§ JOB:
Copy the following lines word for word, omitting the pictures.

(Stored items)
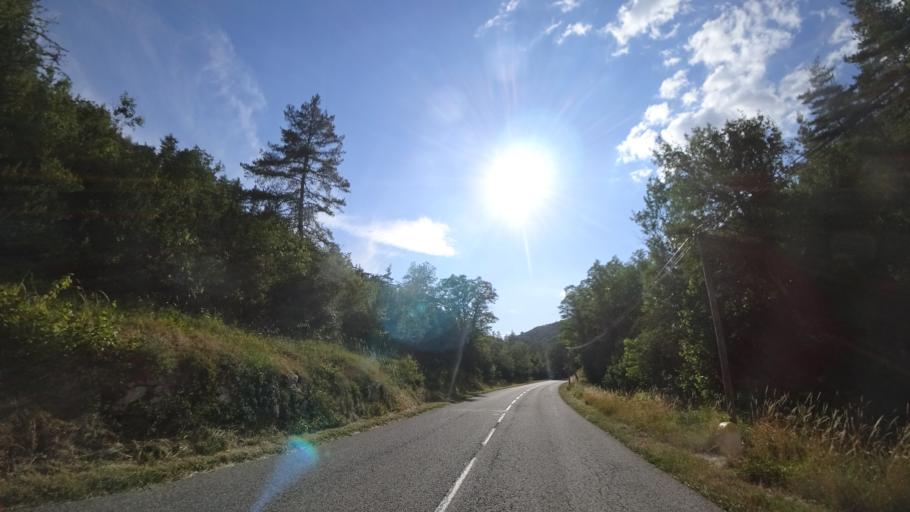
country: FR
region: Languedoc-Roussillon
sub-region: Departement de la Lozere
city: La Canourgue
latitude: 44.4108
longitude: 3.2697
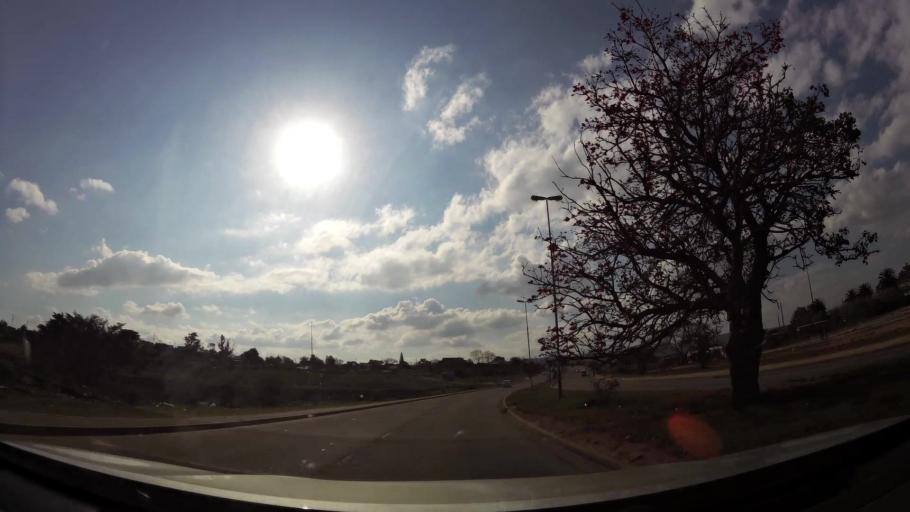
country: ZA
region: Eastern Cape
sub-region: Nelson Mandela Bay Metropolitan Municipality
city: Uitenhage
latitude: -33.7585
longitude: 25.3881
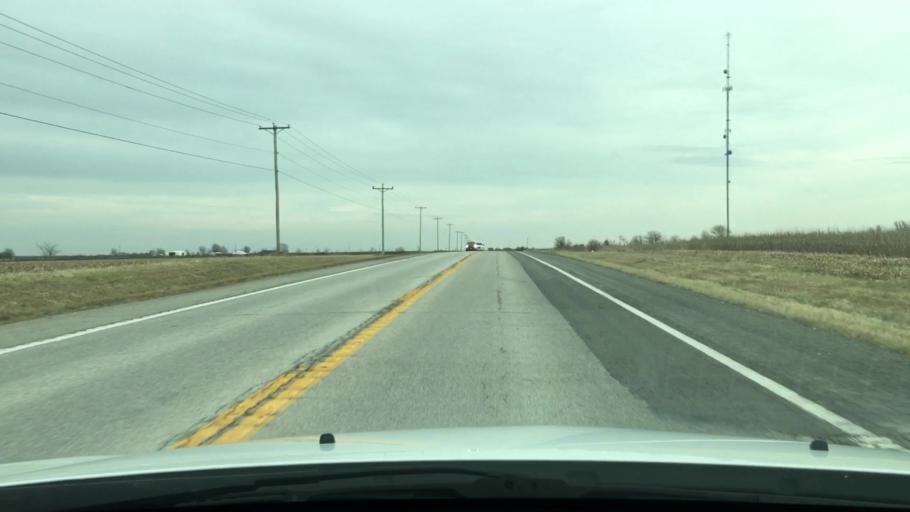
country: US
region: Missouri
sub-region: Pike County
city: Bowling Green
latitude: 39.3448
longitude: -91.3115
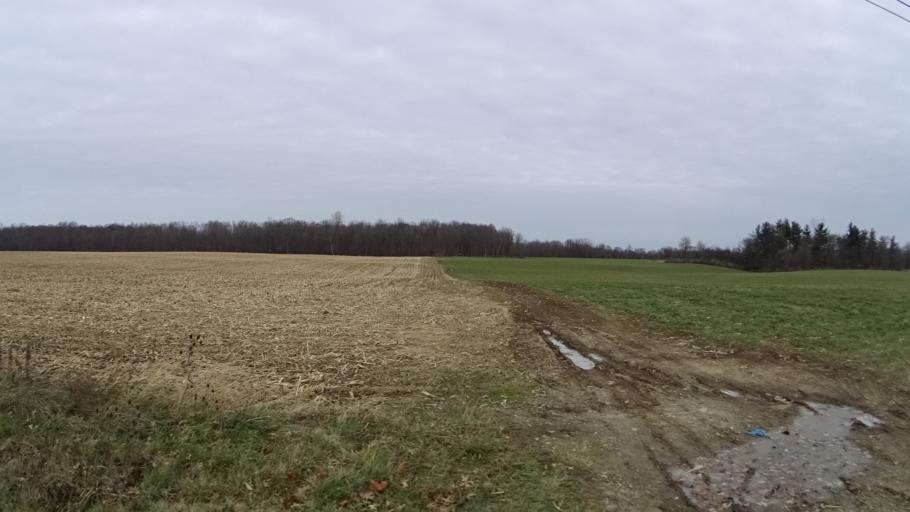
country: US
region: Ohio
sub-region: Lorain County
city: Wellington
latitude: 41.1902
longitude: -82.2539
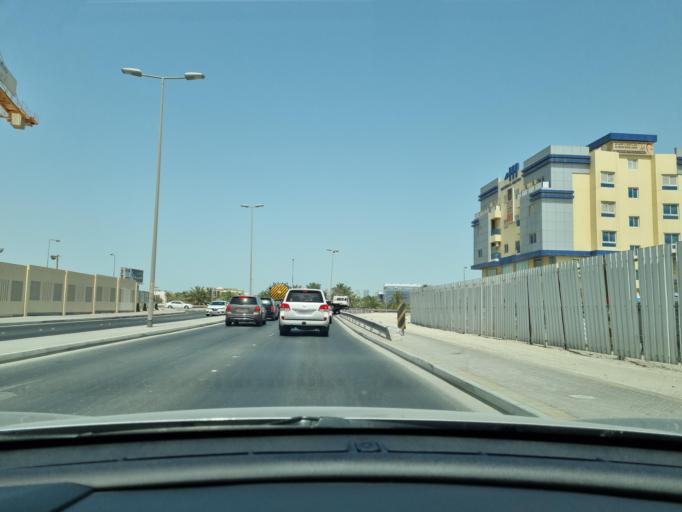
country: BH
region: Manama
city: Jidd Hafs
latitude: 26.1961
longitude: 50.5561
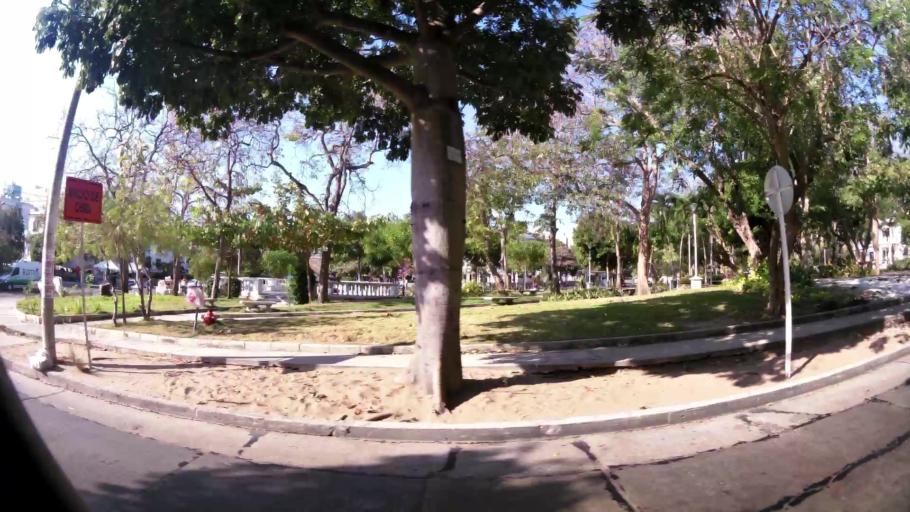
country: CO
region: Atlantico
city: Barranquilla
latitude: 10.9962
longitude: -74.7948
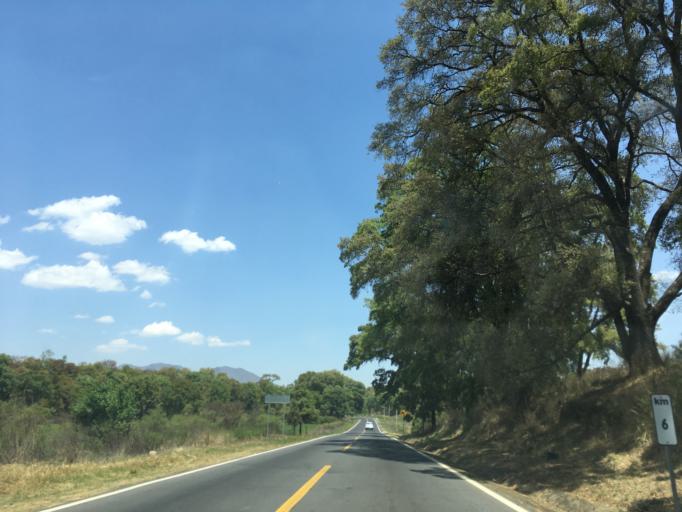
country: MX
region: Michoacan
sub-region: Chilchota
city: Tacuro (Santa Maria Tacuro)
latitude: 19.8013
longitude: -102.0249
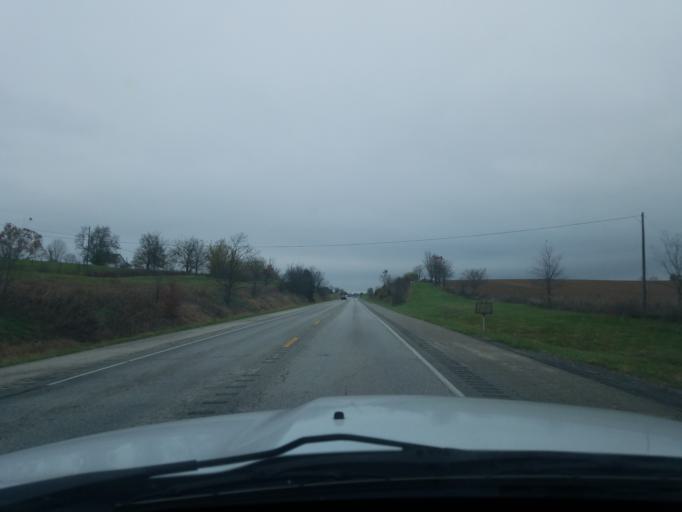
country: US
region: Kentucky
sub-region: Washington County
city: Springfield
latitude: 37.6523
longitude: -85.2407
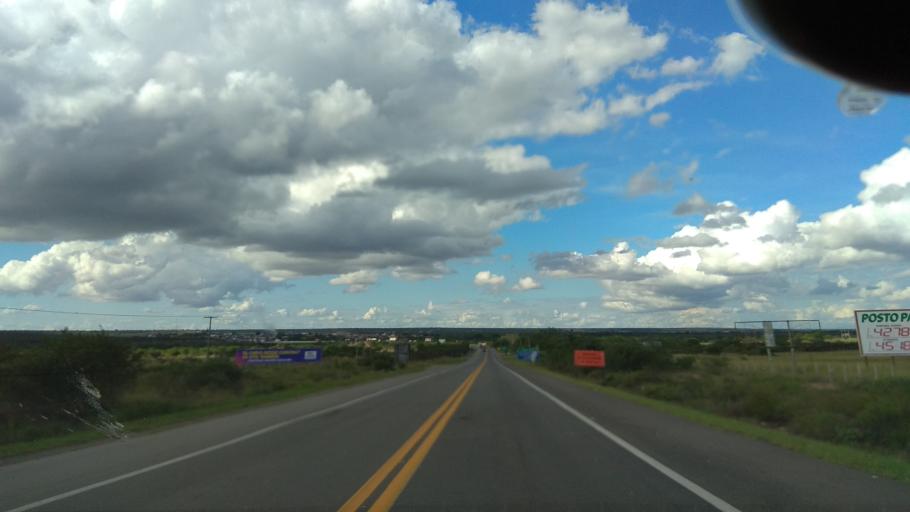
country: BR
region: Bahia
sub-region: Castro Alves
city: Castro Alves
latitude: -12.5939
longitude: -39.5309
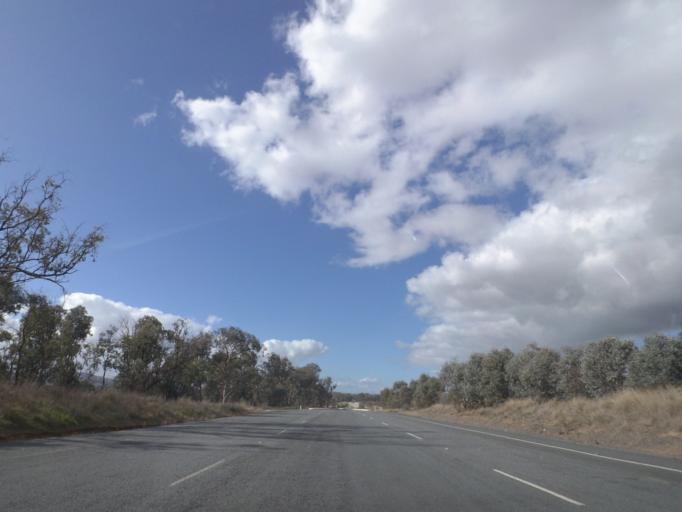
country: AU
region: New South Wales
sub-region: Greater Hume Shire
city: Holbrook
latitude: -35.6813
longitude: 147.3636
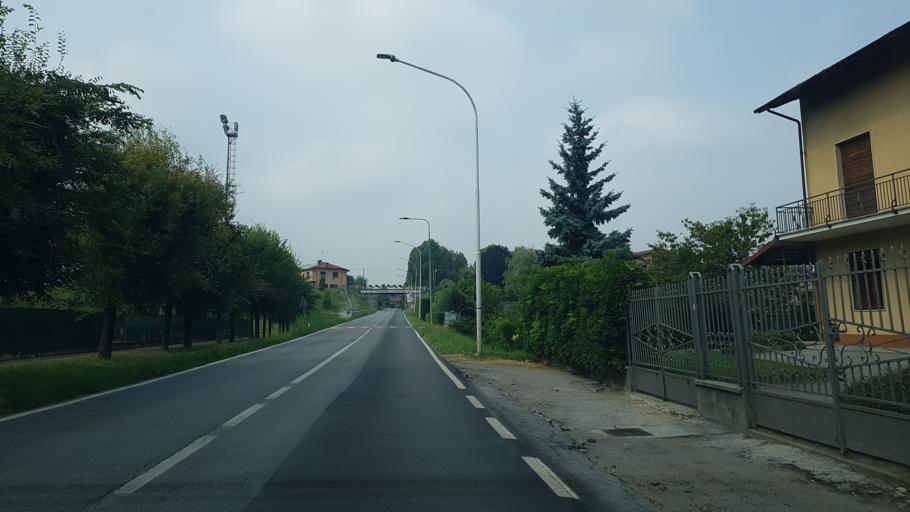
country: IT
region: Piedmont
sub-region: Provincia di Cuneo
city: Chiusa di Pesio
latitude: 44.3275
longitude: 7.6748
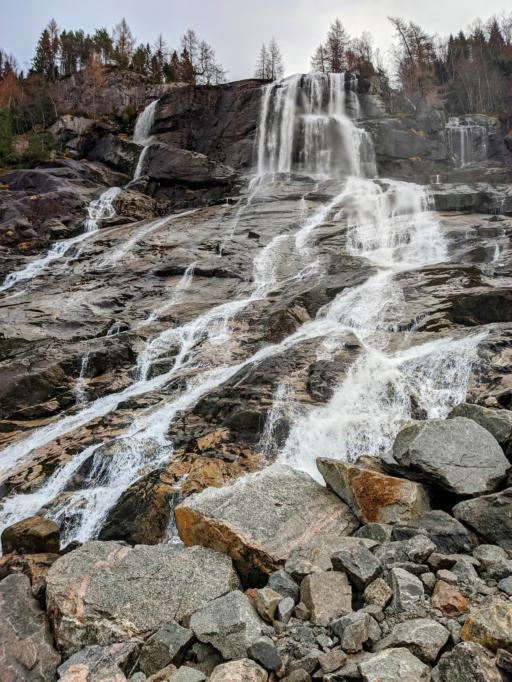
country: NO
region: Hordaland
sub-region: Kvinnherad
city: Rosendal
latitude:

§ THE ANSWER:
country: FR
region: Languedoc-Roussillon
sub-region: Departement de la Lozere
city: La Canourgue
latitude: 44.4108
longitude: 3.2697
country: ZA
region: Eastern Cape
sub-region: Nelson Mandela Bay Metropolitan Municipality
city: Uitenhage
latitude: -33.7585
longitude: 25.3881
country: US
region: Missouri
sub-region: Pike County
city: Bowling Green
latitude: 39.3448
longitude: -91.3115
country: US
region: Ohio
sub-region: Lorain County
city: Wellington
latitude: 41.1902
longitude: -82.2539
country: BH
region: Manama
city: Jidd Hafs
latitude: 26.1961
longitude: 50.5561
country: CO
region: Atlantico
city: Barranquilla
latitude: 10.9962
longitude: -74.7948
country: MX
region: Michoacan
sub-region: Chilchota
city: Tacuro (Santa Maria Tacuro)
latitude: 19.8013
longitude: -102.0249
country: US
region: Kentucky
sub-region: Washington County
city: Springfield
latitude: 37.6523
longitude: -85.2407
country: BR
region: Bahia
sub-region: Castro Alves
city: Castro Alves
latitude: -12.5939
longitude: -39.5309
country: AU
region: New South Wales
sub-region: Greater Hume Shire
city: Holbrook
latitude: -35.6813
longitude: 147.3636
country: IT
region: Piedmont
sub-region: Provincia di Cuneo
city: Chiusa di Pesio
latitude: 44.3275
longitude: 7.6748
country: NO
region: Hordaland
sub-region: Kvinnherad
city: Rosendal
latitude:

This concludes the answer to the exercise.